Travaillant à l’hôpital depuis des années je vois les dysfonctionnements au niveau de la prise en charge à l’hôpital, de la manière dont on soigne. On ne soigne plus les gens. J’ai vu tout ça se détériorer. J’ai vu qu’on insistait beaucoup plus sur la prise des médicaments que sur le travail psycho-thérapeutique, que sur la thérapie institutionnelle en psychiatrie. Je voyais que le soin partait en déliquescence ; et puis la manière dont a été gérée la crise, avec toutes ces injonctions paradoxales qu’on nous a assénées en 2020 : « Non il n’y aura pas l’obligation vaccinale, non il n’y aura pas le pass » ; et puis tout d’un coup tout ça qui arrive. Je n’avais pas envie de participer à ça.

L’informatisation des actes du quotidien à l’hôpital au détriment de ce qui faisait lien et humanité m’a confortée dans mon refus. L’obligation vaccinale n’a été que la cerise sur le gâteau. J’ai travaillé dans l’unité covid de l’hôpital psychiatrique. Là aussi j’ai été confrontée à l’absurde. L’hôpital mobilisait plusieurs infirmières et aides-soignantes pour un patient covid, qui n’avait aucun symptôme (juste un PCR positif) et qui devait rester isolé, enfermé durant une semaine voire plus. Pire que la prison.

J’ai été choquée d’assister au chantage fait aux patients sur la pérennité de leur prise en charge en psychiatrie : « Si tu veux continuer à venir aux ateliers, tu dois te faire vacciner. ». J’ai été choquée de voir que la prise en soin allait dépendre de la présentation d’un pass sanitaire. J’ai été choquée de lire les directives de l’hôpital sur les différences de prise en soin en fonction de l’état vaccinal ou non du patient. Dans mes valeurs de soignante, il ne peut être question de discrimination.

Dire non à l’injection devenait une évidence, pour moi c’est d’abord un acte politique, parce que tous les laboratoires pharmaceutiques ont pris le dessus sur la manière dont on soigne en France, ce sont eux qui décident, qui disent aux médecins ce qu’ils doivent faire. Nous avons changé de paradigme, c’est Big Pharma qui décide de la manière dont on soigne en France et je ne peux pas cautionner ça. C’est une manière de dire non au gouvernement par rapport à toutes ces injonctions. Je ne supporte pas cette manière de normaliser la pensée et de nous interdire d’avoir une vision différente.

Et puis aussi, physiquement, en écoutant mon corps, mon corps m’a dit non, je ne veux pas recevoir cette injection.

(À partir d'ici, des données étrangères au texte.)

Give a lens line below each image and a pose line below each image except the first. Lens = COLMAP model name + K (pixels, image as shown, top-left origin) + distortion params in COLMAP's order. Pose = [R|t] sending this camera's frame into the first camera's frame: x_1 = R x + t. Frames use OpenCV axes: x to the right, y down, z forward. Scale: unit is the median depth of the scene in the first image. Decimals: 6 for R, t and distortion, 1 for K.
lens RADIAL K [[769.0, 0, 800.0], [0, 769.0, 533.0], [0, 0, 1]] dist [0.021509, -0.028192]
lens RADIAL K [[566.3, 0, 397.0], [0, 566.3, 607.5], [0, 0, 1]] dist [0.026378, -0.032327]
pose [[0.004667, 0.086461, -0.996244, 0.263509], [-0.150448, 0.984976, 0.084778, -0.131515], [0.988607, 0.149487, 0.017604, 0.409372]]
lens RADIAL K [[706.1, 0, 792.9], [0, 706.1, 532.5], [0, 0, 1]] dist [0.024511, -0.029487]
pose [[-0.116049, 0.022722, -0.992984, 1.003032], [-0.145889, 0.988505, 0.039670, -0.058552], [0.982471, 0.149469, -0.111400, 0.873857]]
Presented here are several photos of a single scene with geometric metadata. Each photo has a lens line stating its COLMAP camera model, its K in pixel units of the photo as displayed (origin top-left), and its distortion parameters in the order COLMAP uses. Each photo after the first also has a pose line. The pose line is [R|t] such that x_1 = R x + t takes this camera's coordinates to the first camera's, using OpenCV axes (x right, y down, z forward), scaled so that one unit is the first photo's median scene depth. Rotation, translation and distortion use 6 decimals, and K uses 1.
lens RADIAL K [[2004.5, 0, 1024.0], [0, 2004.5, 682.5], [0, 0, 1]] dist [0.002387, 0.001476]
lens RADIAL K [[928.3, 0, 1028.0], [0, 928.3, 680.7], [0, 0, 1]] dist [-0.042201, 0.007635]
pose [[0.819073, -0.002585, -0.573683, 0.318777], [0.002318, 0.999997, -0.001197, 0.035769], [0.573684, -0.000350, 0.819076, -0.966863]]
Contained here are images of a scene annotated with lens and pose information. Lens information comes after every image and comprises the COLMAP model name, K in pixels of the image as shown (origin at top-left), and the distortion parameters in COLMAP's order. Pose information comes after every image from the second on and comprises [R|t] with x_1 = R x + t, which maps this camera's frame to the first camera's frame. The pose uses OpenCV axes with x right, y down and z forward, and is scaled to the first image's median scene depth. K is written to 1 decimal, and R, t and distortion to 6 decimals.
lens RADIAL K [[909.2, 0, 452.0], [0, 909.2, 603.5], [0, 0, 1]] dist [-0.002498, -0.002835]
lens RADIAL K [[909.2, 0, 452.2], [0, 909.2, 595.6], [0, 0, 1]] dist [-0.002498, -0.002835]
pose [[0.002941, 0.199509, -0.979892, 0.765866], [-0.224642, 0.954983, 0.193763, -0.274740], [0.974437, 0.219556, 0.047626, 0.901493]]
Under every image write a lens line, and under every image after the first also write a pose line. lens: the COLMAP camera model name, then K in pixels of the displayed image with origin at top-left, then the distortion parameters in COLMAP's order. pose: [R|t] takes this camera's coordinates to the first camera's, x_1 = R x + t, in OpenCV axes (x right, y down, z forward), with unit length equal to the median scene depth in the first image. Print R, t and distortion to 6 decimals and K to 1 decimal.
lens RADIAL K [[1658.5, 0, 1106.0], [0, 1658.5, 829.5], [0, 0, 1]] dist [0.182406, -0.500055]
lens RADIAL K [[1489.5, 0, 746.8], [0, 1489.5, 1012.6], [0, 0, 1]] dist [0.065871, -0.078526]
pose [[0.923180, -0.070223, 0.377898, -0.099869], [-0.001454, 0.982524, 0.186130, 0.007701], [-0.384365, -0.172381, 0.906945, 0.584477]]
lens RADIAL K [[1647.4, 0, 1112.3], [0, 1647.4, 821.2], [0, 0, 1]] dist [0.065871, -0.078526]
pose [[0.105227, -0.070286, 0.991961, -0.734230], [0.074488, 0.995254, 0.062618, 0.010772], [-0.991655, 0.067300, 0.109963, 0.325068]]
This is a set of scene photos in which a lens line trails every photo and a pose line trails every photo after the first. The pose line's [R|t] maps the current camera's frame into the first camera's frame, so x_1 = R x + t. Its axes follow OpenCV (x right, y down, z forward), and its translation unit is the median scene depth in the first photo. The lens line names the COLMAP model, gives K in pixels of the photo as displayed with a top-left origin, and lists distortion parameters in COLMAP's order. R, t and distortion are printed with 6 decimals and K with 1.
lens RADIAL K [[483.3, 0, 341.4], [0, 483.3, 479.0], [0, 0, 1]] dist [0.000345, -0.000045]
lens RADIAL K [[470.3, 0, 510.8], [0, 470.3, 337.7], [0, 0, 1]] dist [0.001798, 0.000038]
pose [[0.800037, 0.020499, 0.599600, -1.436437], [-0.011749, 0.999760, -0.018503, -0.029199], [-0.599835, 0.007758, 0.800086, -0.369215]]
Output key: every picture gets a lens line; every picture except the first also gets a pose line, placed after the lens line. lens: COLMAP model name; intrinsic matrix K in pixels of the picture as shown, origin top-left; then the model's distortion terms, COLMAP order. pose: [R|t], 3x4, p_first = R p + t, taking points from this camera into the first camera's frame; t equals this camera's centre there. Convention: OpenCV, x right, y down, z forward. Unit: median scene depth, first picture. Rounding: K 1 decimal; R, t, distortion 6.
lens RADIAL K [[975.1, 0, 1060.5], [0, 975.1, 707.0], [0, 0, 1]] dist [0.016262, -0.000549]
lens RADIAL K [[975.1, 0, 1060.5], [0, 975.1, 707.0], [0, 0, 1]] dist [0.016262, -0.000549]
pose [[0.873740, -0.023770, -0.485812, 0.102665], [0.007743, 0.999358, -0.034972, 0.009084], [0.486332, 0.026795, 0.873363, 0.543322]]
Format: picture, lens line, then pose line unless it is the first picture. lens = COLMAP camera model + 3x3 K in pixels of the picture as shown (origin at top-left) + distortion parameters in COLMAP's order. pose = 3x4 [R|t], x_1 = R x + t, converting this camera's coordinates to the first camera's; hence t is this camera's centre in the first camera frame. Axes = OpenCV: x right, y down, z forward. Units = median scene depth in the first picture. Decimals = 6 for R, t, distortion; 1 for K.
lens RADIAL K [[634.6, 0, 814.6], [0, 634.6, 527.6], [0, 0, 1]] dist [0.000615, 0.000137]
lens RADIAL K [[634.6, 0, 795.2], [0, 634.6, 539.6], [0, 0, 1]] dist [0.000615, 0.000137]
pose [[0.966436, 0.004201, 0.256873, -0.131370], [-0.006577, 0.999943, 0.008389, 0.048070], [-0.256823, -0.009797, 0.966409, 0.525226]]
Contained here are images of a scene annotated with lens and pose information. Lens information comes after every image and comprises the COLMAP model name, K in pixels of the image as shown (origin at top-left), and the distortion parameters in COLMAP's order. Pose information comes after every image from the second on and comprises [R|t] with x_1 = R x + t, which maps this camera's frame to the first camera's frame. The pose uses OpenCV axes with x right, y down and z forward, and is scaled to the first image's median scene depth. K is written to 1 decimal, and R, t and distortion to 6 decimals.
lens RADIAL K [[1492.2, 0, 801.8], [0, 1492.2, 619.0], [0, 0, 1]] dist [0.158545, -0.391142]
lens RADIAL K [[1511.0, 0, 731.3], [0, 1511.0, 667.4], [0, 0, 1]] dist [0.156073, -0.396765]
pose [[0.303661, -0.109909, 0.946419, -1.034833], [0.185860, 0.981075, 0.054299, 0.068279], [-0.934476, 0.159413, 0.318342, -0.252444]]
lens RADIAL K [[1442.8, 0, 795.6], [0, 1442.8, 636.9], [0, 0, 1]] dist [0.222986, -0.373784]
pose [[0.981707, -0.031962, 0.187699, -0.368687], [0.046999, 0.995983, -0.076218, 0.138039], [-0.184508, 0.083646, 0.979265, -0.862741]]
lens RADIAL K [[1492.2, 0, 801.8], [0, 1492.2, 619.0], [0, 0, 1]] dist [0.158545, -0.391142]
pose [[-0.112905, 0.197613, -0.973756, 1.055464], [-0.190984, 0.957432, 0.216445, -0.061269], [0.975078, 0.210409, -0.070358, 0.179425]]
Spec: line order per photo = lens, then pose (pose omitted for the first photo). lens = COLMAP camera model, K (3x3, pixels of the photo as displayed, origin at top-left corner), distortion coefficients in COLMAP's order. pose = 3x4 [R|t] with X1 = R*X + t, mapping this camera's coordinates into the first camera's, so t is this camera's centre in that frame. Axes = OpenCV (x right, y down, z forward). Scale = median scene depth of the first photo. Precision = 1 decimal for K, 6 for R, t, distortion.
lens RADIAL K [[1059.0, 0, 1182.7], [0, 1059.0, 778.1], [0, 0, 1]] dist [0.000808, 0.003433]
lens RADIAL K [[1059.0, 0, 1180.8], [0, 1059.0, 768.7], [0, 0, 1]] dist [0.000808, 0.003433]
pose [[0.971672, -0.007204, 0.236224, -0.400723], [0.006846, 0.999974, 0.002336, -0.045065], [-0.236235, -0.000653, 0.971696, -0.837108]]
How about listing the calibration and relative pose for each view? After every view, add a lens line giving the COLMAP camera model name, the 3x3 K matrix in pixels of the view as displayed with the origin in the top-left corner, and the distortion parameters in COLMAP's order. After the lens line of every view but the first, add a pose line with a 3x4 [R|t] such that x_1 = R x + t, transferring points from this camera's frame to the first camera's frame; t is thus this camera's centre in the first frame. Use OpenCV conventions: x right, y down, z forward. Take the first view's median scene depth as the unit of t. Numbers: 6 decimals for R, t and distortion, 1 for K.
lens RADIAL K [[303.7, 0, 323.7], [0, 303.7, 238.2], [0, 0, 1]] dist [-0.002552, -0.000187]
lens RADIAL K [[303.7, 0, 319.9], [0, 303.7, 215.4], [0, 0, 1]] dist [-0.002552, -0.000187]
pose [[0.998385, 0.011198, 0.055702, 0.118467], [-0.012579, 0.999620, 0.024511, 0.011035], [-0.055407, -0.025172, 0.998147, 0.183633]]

Je n’ai jamais eu peur du covid, je n’ai jamais eu d’inquiétude. Je sais qu’il y a des traitements de première intention, j’ai écouté tout ce qu’il se disait à ce sujet-là. J’ai été révoltée de la manière dont on a empêché les médecins de soigner, j’ai été révoltée du fait qu’il y ait eu non-assistance à personne en danger. On disait simplement aux gens « Rentrez chez vous et prenez du Doliprane« . Donc ça m’a énormément choquée, mais ce n’est pas ça qui m’a motivé dans ma décision de dire non à l’injection. Je n’ai pas d’inquiétude vis-à-vis de cette histoire du covid.